La Cour suprême a annoncé hier, vendredi 16 janvier, qu’elle allait décider cette année si les couples de même sexe pouvaient se marier partout aux Etats-Unis, ouvrant la voie à une décision historique sur l’un des sujets les plus controversés de la société américaine.
La Constitution américaine garantit-elle la possibilité pour les couples homosexuels de se marier, au même titre qu’entre un homme et une femme? C’est la question que se posera fin avril la plus haute juridiction du pays. Elle y répondra fin juin dans une décision qui sera indéniablement cruciale en raison de sa portée nationale.
« Sur la longue route vers la pleine égalité devant la loi que les gays et les lesbiennes ont eu à parcourir, l’annonce de la Cour aujourd’hui est une étape majeure », observe Judith Shaeffer du Constitutional Accountability Center. Le ministre de la Justice Eric Holder a assuré que le gouvernement « exhorterait la Cour suprême à faire du mariage pour tous une réalité pour tous les Américains ».
« Le mariage gay en route vers la Cour suprême. Faisons du bruit! Manifestez-vous, racontez votre histoire! Vous méritez justice! », a lancé la passionaria pour les droits des gays, Lady Gaga sur Twitter. Le mariage gay est à présent légal dans 36 Etats sur 50, ainsi qu’à Washington. Mais il reste proscrit dans 14 Etats. Jusqu’en 2013, l’Etat fédéral ne pouvait légalement pas reconnaître les mariages gays conclus dans les Etats qui l’avaient légalisé, en raison d’une loi votée par le Congrès en 1996. La Cour suprême a abrogé fin juin 2013 une partie de cette loi, nommée Defense of Marriage Act, ouvrant de facto les droits fédéraux à la retraite, à la succession ou aux abattements fiscaux à tous les couples mariés, qu’ils soient hétérosexuels ou homosexuels. Cette fois, la réponse de la Cour sera définitive.
La Cour, à majorité conservatrice, entendra les arguments de couples homosexuels qui veulent se marier ou voir leur mariage reconnu dans l’Ohio (nord), le Michigan (nord), le Tennessee (sud) et le Kentucky (centre-est), quatre Etats qui interdisent le mariage gay. Elle écoutera aussi les autorités de ces Etats qui jugent ces unions anti-constitutionnelles.
Mais sa décision s’appliquera aussi aux dix autres Etats où il est illégal et aura, à ce titre, un « effet symbolique profond au niveau historique », selon l’expert Lyle Denniston. « Il est temps pour l’Amérique de ne plus être cette maison divisée s’agissant de la liberté de se marier », a lancé Brian Silva, directeur de Marriage Equality USA, une organisation de soutien aux couples homosexuels.

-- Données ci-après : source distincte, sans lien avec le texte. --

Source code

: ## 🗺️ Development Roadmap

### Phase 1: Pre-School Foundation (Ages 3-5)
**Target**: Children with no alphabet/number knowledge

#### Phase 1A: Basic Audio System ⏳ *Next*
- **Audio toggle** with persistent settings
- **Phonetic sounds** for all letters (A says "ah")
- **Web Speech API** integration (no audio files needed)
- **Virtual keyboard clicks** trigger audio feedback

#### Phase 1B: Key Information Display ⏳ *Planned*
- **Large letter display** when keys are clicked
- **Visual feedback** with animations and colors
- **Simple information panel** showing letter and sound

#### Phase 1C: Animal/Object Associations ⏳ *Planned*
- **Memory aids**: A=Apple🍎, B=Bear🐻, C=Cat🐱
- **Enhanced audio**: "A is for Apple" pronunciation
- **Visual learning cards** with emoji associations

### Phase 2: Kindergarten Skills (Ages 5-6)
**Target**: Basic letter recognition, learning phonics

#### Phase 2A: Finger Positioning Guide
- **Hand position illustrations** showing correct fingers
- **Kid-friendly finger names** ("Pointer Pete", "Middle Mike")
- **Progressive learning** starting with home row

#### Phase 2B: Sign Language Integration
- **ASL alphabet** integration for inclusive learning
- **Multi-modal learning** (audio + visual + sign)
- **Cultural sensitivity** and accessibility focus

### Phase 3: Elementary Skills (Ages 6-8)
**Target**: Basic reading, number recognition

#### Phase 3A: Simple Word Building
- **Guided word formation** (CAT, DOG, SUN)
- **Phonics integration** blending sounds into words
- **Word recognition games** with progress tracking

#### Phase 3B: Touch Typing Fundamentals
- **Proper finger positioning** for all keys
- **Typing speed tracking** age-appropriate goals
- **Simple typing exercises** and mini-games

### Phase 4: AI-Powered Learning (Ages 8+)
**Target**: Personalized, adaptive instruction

Pour les opposants, la haute Cour, confrontée à des jugements contradictoires, « a maintenant l’occasion de rétablir la liberté des habitants des Etats à confirmer le mariage comme l’union entre un homme et une femme », a déclaré Tony Perkins, président de Family Research Council. « Nous nous attendons à la victoire finale de la démocratie, de la liberté religieuse et de l’institution chérie du mariage qui forme le socle de notre société », a déclaré Brian Brown, le président de l’Organisation nationale pour le mariage.
La Cour a entendu pendant deux heures et demie les deux parties sur l’interprétation du 14e Amendement de la Constitution au sujet du mariage gay. Cet Amendement affirme la nécessité de garantir l’égale protection de tous. « Le 14e Amendement requiert-il d’un Etat qu’il autorise le mariage entre deux personnes de même sexe? Le 14e Amendement requiert-il d’un Etat qu’il reconnaisse un mariage entre deux personnes de même sexe si leur mariage a été légalement autorisé et célébré en dehors de l’Etat? », se demanderont les neuf sages, selon leur document remis vendredi à la presse.
Pour l’avocat Jeffrey Trachtman, spécialiste des droits du mariage, «c’est le bon moment pour agir» et pour mettre fin à la «discrimination dans les Etats qui continuent» à interdire ces unions. Selon lui, il y a plus aujourd’hui d’Etats qui l’autorisent que d’Etats qui permettaient les mariages interraciaux quand ceux-ci ont été jugés conformes à la Constitution en 1967. Ce sont désormais «70% des Américains, soit plus de 216 millions de personnes, qui vivent dans un Etat doté du mariage pour tous», s’est félicité Chad Griffin, président de Human Rights Campaign, la plus importante organisation de défense des gays et des lesbiennes. «La bataille porte sur la question de savoir si nos familles sont égales ou sont de seconde classe. Or la Constitution américaine ne tolère pas une citoyenneté de seconde classe», a-t-il noté.